** Supplied passage **
----------------------------------------
A new government was formed in Ireland today and we got a new Minister for Education. It’s Richard Bruton. He has moved from the portfolio of Jobs, Enterprise and Innovation. He takes over from Jan O’Sullivan, who has left education in a bit of a mess, with several ballots for industrial action going on and an awful vision for the future of primary education.
I must say I’m not very excited by this appointment. I hope I’m wrong. However, I don’t think Minister Bruton is going to care very much about primary education. I don’t think he is going to really shift much from his previous government role in so far as he will be more obsessed with getting people in education into jobs rather than caring about the education they receive. Moreover, I think there will be more focus on after school childcare than what happens during the school day.
The draft programme for government is scarce on promises at primary level. It looks like the ridiculous pluralist education system is going to carry on. 400 schools are promised to be multi-denominational or nondenominational within 14 years, which means that 90% of schools will still be allowed to discriminate against minorities by the middle of the 21st century. It’s becoming tiresome at this stage and it’s a pity that there doesn’t appear to be anyone in the political system who can see the potential difficulties for everyone, not just minorities, with this programme.
One chink of light is increasing Speech and Language Therapy services and the NEPS service. I have no idea why SLT has become the therapy to win the extra funding over things like Occupational Therapy and so on but perhaps some politician needs it for his/her own family. I would hope that this is just a small summary of increases because the government need to reverse all the cuts they put on children with special educational needs before they deserve any slaps on the back.
Pupil Teacher ratios are to be decreased according to reports. I don’t know; it just seems too predictable and too boring.
I know this government is probably not going to last very long but, to be honest, Jan O’Sullivan could have stayed in the role and I don’t think the programme for education would have been any different. There appears to be a complete lack of ambition in our primary education system at political level. I hope Richard Bruton is more enigmatic than this but I’m not holding out. As I said, I really hope I’m wrong. Maybe he will take the system and give it a good shake but with such a fragile government and Labour now out of it, I can’t see much rocking but I see a lot of rolling over to union demands.
----------------------------------------
** Records shown **

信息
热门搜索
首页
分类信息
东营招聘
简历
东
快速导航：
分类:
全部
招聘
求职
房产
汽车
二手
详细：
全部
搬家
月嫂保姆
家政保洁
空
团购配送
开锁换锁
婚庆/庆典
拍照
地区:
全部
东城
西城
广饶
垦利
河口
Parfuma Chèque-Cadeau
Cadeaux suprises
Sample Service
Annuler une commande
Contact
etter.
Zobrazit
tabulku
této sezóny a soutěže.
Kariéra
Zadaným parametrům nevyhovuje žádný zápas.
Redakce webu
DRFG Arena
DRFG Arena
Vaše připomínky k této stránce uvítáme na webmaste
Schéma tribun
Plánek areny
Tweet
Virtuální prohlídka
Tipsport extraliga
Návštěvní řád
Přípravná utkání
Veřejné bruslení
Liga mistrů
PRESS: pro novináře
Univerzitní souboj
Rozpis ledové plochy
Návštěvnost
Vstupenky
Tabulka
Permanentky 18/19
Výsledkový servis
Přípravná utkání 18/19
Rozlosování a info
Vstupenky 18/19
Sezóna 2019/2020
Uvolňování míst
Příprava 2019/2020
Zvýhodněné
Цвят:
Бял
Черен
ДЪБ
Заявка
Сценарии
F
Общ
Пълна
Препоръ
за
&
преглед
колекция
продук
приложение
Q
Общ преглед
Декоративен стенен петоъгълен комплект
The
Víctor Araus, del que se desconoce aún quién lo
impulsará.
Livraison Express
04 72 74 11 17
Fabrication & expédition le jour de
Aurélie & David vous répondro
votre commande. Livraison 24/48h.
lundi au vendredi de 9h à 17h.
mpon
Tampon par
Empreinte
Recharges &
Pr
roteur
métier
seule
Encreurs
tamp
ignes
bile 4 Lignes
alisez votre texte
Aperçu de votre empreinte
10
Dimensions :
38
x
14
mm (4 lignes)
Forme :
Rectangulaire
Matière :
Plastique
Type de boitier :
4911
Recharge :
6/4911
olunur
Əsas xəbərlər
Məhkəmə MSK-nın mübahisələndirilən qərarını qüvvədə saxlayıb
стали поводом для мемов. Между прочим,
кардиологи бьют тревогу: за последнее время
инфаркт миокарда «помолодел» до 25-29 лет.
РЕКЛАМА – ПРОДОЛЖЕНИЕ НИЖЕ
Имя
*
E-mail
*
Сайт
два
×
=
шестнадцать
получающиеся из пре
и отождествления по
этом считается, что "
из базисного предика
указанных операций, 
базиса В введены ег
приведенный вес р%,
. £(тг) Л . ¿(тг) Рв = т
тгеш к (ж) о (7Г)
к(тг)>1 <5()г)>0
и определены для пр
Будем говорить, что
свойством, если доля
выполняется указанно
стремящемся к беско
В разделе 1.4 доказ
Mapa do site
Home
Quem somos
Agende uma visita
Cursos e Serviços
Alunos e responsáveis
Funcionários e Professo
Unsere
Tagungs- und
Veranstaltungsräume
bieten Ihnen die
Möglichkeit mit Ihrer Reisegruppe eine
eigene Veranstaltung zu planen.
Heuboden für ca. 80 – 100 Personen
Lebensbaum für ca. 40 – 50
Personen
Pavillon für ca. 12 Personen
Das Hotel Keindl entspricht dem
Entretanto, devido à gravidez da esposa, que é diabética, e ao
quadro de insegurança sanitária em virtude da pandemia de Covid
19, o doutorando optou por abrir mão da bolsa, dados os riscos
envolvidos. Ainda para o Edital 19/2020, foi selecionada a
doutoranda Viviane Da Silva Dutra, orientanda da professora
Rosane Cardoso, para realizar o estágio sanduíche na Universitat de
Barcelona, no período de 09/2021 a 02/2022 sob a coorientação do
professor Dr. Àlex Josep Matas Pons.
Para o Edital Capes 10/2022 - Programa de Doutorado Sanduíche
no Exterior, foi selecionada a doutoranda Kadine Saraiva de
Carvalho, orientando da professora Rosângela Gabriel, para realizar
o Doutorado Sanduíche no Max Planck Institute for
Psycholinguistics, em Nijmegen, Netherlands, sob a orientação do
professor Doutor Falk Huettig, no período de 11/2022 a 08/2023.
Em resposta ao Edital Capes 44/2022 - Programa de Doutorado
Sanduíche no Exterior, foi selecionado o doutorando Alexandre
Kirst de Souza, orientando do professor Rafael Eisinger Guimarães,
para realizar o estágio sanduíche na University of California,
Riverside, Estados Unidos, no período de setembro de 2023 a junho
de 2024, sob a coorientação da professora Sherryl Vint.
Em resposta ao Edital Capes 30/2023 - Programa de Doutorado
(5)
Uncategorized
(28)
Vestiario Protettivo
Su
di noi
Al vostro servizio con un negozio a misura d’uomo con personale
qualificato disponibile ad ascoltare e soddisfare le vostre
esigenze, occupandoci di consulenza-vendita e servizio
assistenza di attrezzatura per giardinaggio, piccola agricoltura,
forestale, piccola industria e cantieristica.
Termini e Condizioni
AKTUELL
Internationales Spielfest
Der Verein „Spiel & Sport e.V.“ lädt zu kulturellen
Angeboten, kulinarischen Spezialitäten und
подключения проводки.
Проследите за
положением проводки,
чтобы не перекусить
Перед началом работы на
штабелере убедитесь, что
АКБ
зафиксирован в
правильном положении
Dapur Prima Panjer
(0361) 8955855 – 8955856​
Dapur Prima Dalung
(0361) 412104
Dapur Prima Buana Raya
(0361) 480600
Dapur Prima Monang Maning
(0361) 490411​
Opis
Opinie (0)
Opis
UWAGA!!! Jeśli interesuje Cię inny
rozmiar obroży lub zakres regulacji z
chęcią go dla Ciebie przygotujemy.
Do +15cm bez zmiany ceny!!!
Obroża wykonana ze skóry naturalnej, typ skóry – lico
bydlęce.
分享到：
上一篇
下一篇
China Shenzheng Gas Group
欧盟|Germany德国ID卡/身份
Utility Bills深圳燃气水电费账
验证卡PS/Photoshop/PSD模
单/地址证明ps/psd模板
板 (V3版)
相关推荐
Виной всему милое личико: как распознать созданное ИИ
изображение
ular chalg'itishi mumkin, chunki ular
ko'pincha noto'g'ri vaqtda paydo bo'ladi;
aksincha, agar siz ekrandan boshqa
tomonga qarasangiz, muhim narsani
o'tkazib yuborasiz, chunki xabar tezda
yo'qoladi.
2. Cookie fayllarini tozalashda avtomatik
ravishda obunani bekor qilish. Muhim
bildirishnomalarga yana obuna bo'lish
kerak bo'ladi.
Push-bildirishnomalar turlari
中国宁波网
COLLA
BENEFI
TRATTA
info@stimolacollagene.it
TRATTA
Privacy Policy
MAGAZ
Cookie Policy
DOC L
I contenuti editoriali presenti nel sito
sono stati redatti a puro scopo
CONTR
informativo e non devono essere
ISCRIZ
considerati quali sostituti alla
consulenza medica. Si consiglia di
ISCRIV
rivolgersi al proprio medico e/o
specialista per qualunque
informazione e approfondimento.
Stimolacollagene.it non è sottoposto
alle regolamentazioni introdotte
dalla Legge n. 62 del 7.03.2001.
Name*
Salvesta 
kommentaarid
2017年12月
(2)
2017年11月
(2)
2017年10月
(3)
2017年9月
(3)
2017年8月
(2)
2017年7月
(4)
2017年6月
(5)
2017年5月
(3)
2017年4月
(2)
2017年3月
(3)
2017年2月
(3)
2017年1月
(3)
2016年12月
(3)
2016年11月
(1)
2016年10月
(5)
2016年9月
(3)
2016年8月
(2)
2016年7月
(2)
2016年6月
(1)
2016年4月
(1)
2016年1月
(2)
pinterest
----------------------------------------
** Study questions **
• a. Answer these questions about the post on Ireland's new Minister for Education:
(i) Which portfolio did Richard Bruton move from?
(ii) How many schools are promised to become multi-denominational or nondenominational, and within how many years?
(iii) Which two services are to be increased?
• b. Revise everything from "I know this" down to "to union demands." in the post on Ireland's new Minister for Education, replacing "shake" with "jolt".

** Responses to the exercise **
• a.
(i) Jobs, Enterprise and Innovation.
(ii) 400 schools within 14 years.
(iii) Speech and Language Therapy services and the NEPS service.

• b.
I know this government is probably not going to last very long but, to be honest, Jan O’Sullivan could have stayed in the role and I don’t think the programme for education would have been any different. There appears to be a complete lack of ambition in our primary education system at political level. I hope Richard Bruton is more enigmatic than this but I’m not holding out. As I said, I really hope I’m wrong. Maybe he will take the system and give it a good jolt but with such a fragile government and Labour now out of it, I can’t see much rocking but I see a lot of rolling over to union demands.